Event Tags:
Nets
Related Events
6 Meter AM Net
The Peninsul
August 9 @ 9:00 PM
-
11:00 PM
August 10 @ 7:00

——

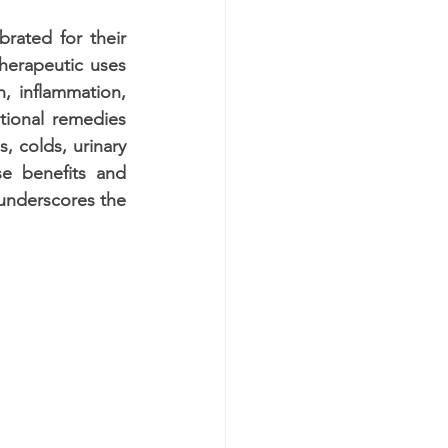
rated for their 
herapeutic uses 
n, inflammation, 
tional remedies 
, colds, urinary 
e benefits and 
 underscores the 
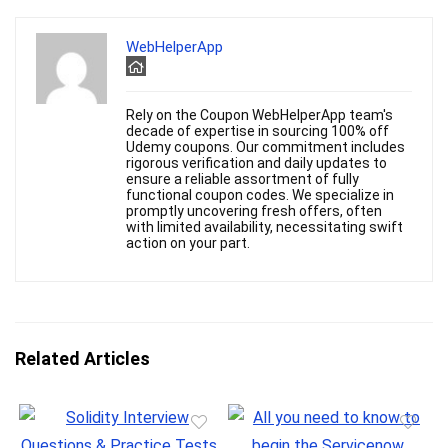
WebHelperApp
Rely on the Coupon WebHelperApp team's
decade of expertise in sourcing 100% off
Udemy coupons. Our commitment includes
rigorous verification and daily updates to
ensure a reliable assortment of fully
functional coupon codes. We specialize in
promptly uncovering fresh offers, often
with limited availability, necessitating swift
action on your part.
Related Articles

——

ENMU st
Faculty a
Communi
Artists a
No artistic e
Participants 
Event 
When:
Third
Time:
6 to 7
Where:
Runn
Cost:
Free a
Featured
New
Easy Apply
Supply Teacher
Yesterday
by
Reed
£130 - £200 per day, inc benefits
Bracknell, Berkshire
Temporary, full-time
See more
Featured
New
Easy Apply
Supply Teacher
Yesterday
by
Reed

——

Return, unchanged, the run of lines above that opens with the line containing "rigorous verification and daily updates to" and closes with the line containing "Related Articles". Include both.

TASK ANSWER:
rigorous verification and daily updates to
ensure a reliable assortment of fully
functional coupon codes. We specialize in
promptly uncovering fresh offers, often
with limited availability, necessitating swift
action on your part.
Related Articles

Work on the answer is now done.